-- Records for this task follows --
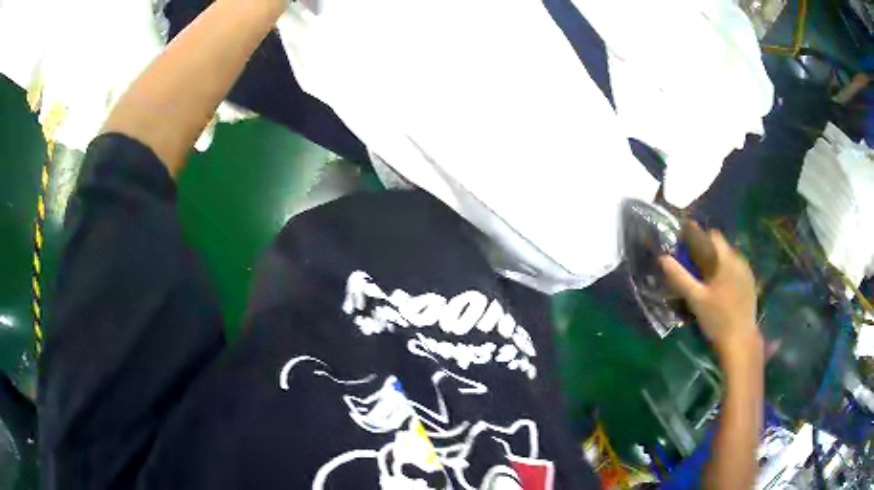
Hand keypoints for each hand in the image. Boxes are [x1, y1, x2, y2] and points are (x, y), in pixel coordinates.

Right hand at [659, 230, 761, 361]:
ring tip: (707, 282)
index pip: (713, 235)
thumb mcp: (695, 299)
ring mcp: (747, 274)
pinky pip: (737, 272)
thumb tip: (663, 258)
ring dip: (718, 264)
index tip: (687, 249)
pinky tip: (721, 292)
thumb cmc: (717, 318)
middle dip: (707, 253)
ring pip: (730, 260)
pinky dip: (727, 275)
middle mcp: (740, 261)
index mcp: (727, 259)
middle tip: (694, 269)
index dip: (699, 238)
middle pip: (721, 247)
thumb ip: (679, 277)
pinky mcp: (751, 286)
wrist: (740, 341)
-- Records for this task concluded --
▸ **About this exercise**
Repeat word for word the lines above, from the first entry through the line containing "pinky pip: (737, 272)", with both ends kept and the pictures dropped.

▸ **Task answer**
Hand keypoints for each hand in the image. Boxes are [x1, y1, x2, y2] and points are (x, y), in pixel coordinates.

Right hand at [659, 230, 761, 361]:
ring tip: (707, 282)
index pip: (713, 235)
thumb mcp: (695, 299)
ring mcp: (747, 274)
pinky pip: (737, 272)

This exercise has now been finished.